Desde que o cinema de Gaspar Noé se tornou famoso, com Irreversível, seu segundo longa, exibido em competição em Cannes/2002, a obra desse cineasta argentino radicado na França se constitui basicamente de choques – ou tentativas disso. Naquele filme, por exemplo, a cabeça de um homem é esmagada por um extintor de incêndio até virar uma espécie de geleia; depois disso, há uma outra cena longa de um estupro – embora, na narrativa, este aconteça antes do ataque com o extintor. Depois vieram Enter the void e Love 3D, um pornô para exibir em cinemas de arte no formato 3D. Há quem compre essa coisa toda – tanto que Clímax ganhou um prêmio na Quinzena dos Realizadores, uma mostra paralela do Festival de Cannes 2018.

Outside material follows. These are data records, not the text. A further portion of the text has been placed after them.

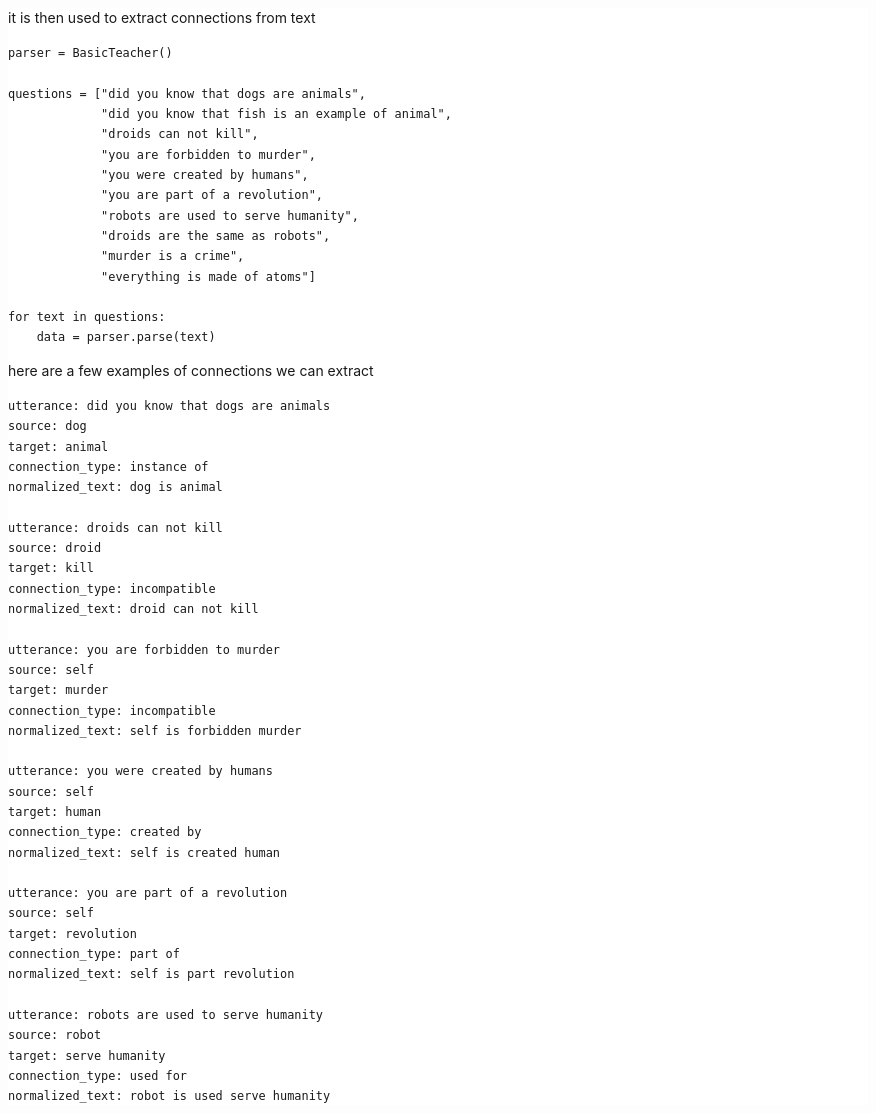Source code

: it is then used to extract connections from text

    parser = BasicTeacher()

    questions = ["did you know that dogs are animals",
                 "did you know that fish is an example of animal",
                 "droids can not kill",
                 "you are forbidden to murder",
                 "you were created by humans",
                 "you are part of a revolution",
                 "robots are used to serve humanity",
                 "droids are the same as robots",
                 "murder is a crime", 
                 "everything is made of atoms"]

    for text in questions:
        data = parser.parse(text)
       
        
here are a few examples of connections we can extract

    utterance: did you know that dogs are animals
    source: dog
    target: animal
    connection_type: instance of
    normalized_text: dog is animal
    
    utterance: droids can not kill
    source: droid
    target: kill
    connection_type: incompatible
    normalized_text: droid can not kill
    
    utterance: you are forbidden to murder
    source: self
    target: murder
    connection_type: incompatible
    normalized_text: self is forbidden murder
    
    utterance: you were created by humans
    source: self
    target: human
    connection_type: created by
    normalized_text: self is created human
    
    utterance: you are part of a revolution
    source: self
    target: revolution
    connection_type: part of
    normalized_text: self is part revolution
    
    utterance: robots are used to serve humanity
    source: robot
    target: serve humanity
    connection_type: used for
    normalized_text: robot is used serve humanity
    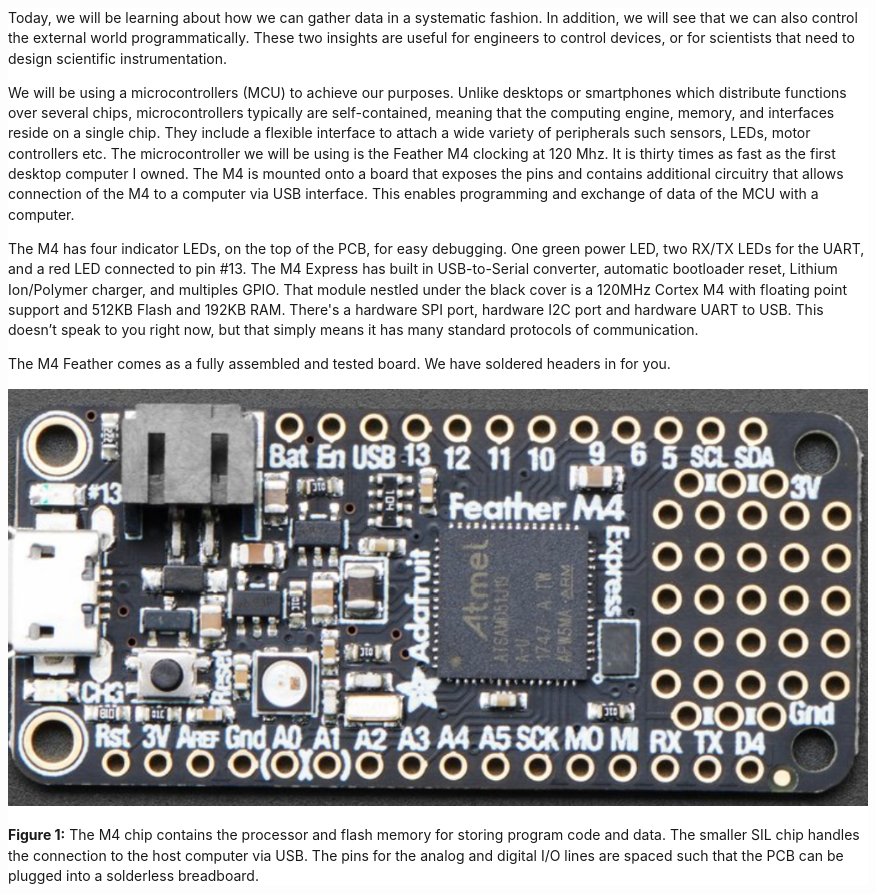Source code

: Today, we will be learning about how we can gather data in a systematic fashion. In addition, we will see that we can also control the external world programmatically. These two insights are useful for engineers to control devices, or for scientists that need to design scientific instrumentation.

We will be using a microcontrollers (MCU) to achieve our purposes. Unlike desktops or smartphones which distribute functions over several chips, microcontrollers typically are self-contained, meaning that the computing engine, memory, and interfaces reside on a single chip. They include a flexible interface to attach a wide variety of peripherals such sensors, LEDs, motor controllers etc. The microcontroller we will be using is the Feather M4 clocking at 120 Mhz. It is thirty times as fast as the first desktop computer I owned. The M4 is mounted onto a board that exposes the pins and contains additional circuitry that allows connection of the M4 to a computer via USB interface. This enables programming and exchange of data of the MCU with a computer.

The M4 has four indicator LEDs, on the top of the PCB, for easy debugging. One green power LED, two RX/TX LEDs for the UART, and a red LED connected to pin \#13. The M4 Express has built in USB-to-Serial converter, automatic bootloader reset, Lithium Ion/Polymer charger, and multiples GPIO. That module nestled under the black cover is a 120MHz Cortex M4 with floating point support and 512KB Flash and 192KB RAM. There's a hardware SPI port, hardware I2C port and hardware UART to USB. This doesn’t speak to you right now, but that simply means it has many standard protocols of communication.

The M4 Feather comes as a fully assembled and tested board. We have soldered headers in for you.

![](media/ffd053e80d57baa75c5ec886e9227639.png)

**Figure 1:** The M4 chip contains the processor and flash memory for storing program code and data. The smaller SIL chip handles the connection to the host computer via USB. The pins for the analog and digital I/O lines are spaced such that the PCB can be plugged into a solderless breadboard.
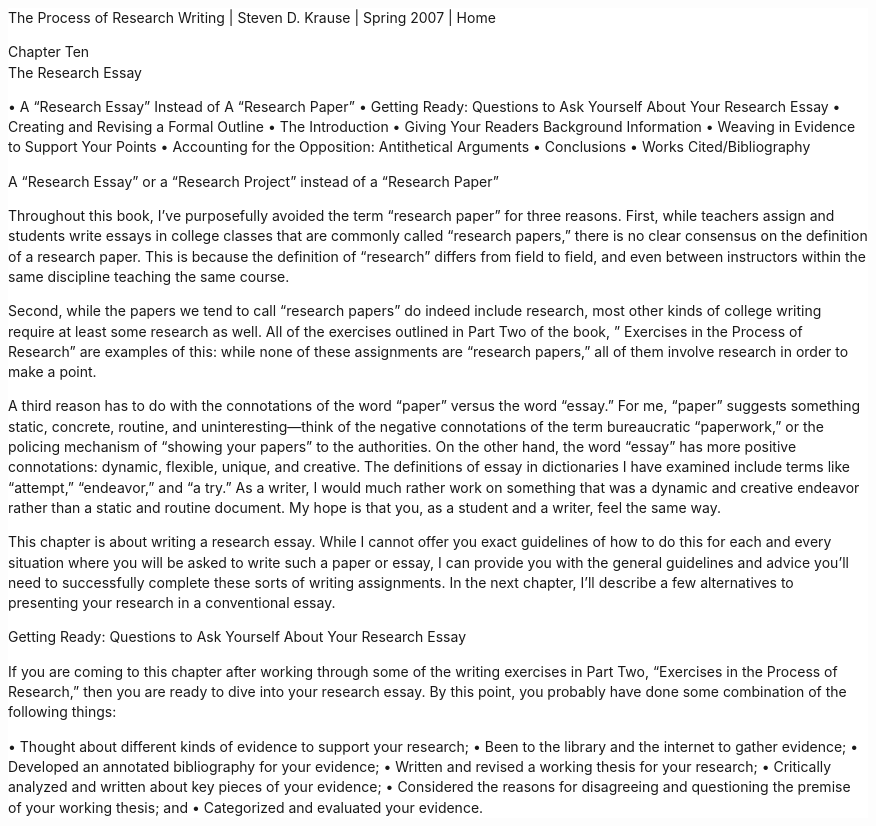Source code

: 

The Process of Research Writing | Steven D. Krause | Spring 2007 | Home

 

Chapter Ten  
The Research Essay
 
•    A “Research Essay” Instead of A “Research Paper”
•    Getting Ready:  Questions to Ask Yourself About Your Research Essay
•    Creating and Revising a Formal Outline
•    The Introduction
•    Giving Your Readers Background Information
•    Weaving in Evidence to Support Your Points
•    Accounting for the Opposition:  Antithetical Arguments
•    Conclusions
•    Works Cited/Bibliography
 
A “Research Essay” or a “Research Project” instead of a “Research Paper”
 
Throughout this book, I’ve purposefully avoided the term “research paper” for three reasons.  First, while teachers assign and students write essays in college classes that are commonly called “research papers,” there is no clear consensus on the definition of a research paper.  This is because the definition of “research” differs from field to field, and even between instructors within the same discipline teaching the same course.
 
Second, while the papers we tend to call “research papers” do indeed include research, most other kinds of college writing require at least some research as well.  All of the exercises outlined in Part Two of the book, ”  Exercises in the Process of Research” are examples of this:  while none of these assignments are “research papers,” all of them involve research in order to make a point.  
 
A third reason has to do with the connotations of the word “paper” versus the word “essay.” For me, “paper” suggests something static, concrete, routine, and uninteresting—think of the negative connotations of the term bureaucratic “paperwork,” or the policing mechanism of “showing your papers” to the authorities.  On the other hand, the word “essay” has more positive connotations:  dynamic, flexible, unique, and creative.  The definitions of essay in dictionaries I have examined include terms like “attempt,” “endeavor,” and “a try.”   As a writer, I would much rather work on something that was a dynamic and creative endeavor rather than a static and routine document.  My hope is that you, as a student and a writer, feel the same way.
 
This chapter is about writing a research essay.  While I cannot offer you exact guidelines of how to do this for each and every situation where you will be asked to write such a paper or essay, I can provide you with the general guidelines and advice you’ll need to successfully complete these sorts of writing assignments.  In the next chapter, I’ll describe a few alternatives to presenting your research in a conventional essay.
 
Getting Ready:  Questions to Ask Yourself About Your Research Essay
 
If you are coming to this chapter after working through some of the writing exercises in Part Two, “Exercises in the Process of Research,” then you are ready to dive into your research essay.  By this point, you probably have done some combination of the following things:
 
•    Thought about different kinds of evidence to support your research;
•    Been to the library and the internet to gather evidence;
•    Developed an annotated bibliography for your evidence;
•    Written and revised a working thesis for your research;
•    Critically analyzed and written about key pieces of your evidence;
•    Considered the reasons for disagreeing and questioning the premise of your working thesis; and
•    Categorized and evaluated your evidence.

Este é, novamente digamos, o filme mais acessível do diretor – o que não quer dizer muito. E sua primeira meia hora talvez engane, parecendo que virá dali algo diferente dos choques gratuitos e do desprezo pela humanidade tão típico de sua obra. Dançarinos jovens – cerca de 20 anos – compondo um grupo sexual e racialmente heterogêneo ensaia uma coreografia numa espécie de antigo salão de festas decadente e abandonado.
As personagens são apresentadas no começo do filme – que, de maneira irreversível, começa com os créditos finais e um letreiro que diz “Um filme francês e orgulhoso disso”. Quando encontramos esses e essas jovens, a dança está num estágio avançado já. É um momento que pulsa com energia numa coreografia de uma batida cadente e precisa. Chega a ser sedutor, por isso é uma pena que tudo isso se dissolva numa sangria batizada com LSD, por algum deles – não se sabe, até a cena final, quem.
Depois de muito dançarem e beberem, os efeitos da droga, que ninguém sabia estar na bebida, começam a surgir e essas pessoas se tornam violentas. Primeiro culpam um jovem muçulmano de ter batizado o drinque – já que ele não bebeu -, e o jogam para fora do salão na neve, usando apenas um mero agasalho. Dado o que vem depois, talvez a neve seja destino melhor do que a companhia dos colegas.
As desgraças acontecem quase de forma aleatória: os cabelos e as costas de uma jovem pegam fogo; uma mulher espanca outra que não bebeu da sangria porque está grávida; um irmão e uma irmã muito próximos, enlouquecidos, tentam consumar uma relação sexual incestuosa; rapazes tentam desenhar uma suástica com batom na testa de outro, jurando que vão fazer uma circuncisão nele com uma faca; uma mãe (enlouquecida no LSD) tenta salvar seu filho (que pode ou não ter bebido da sangria – aparentemente bebeu), trancando-o na casa de força do salão – certamente ela não ganhará o prêmio de mãe do ano.
O elenco é composto de jovens que sabem dançar, mas são ruins de atuação. É verdade que o fato de estarem numa obra de Noé ajuda pouco nesse quesito. A única conhecida aqui é a argelina Sofia Boutella – cujo pior filme do currículo era, até então, a versão de 2017 de A múmia. Visualmente, o longa, cuja fotografia é assinada por Benoît Debie, sucumbe às pirotécnicas técnico-estéticas típicas de Noé – então, tome cenas com a câmera dando piruetas, com as imagens de cabeça para baixo e afins.
Talvez, em algum lugar de Climax, exista enterrada uma alegoria sobre o estado das coisas na França – três cortinas imensas com as cores da bandeira do país estão ao fundo da picape do DJ. O primeiro a ser apontado como culpado é um jovem muçulmano, e existe alguma tensão racial ali no grupo – boa parte dos dançarinos e das dançarinas são negros e negras. Mas isso tudo é muito dissolvido, e, digamos mais uma vez, que não vale o esforço de decodificar o filme e seu comentário social. O que fica claro, sem precisar de muito esforço para notar, é o desprezo de Noé pela humanidade – em especial, pela parcela feminina da humanidade.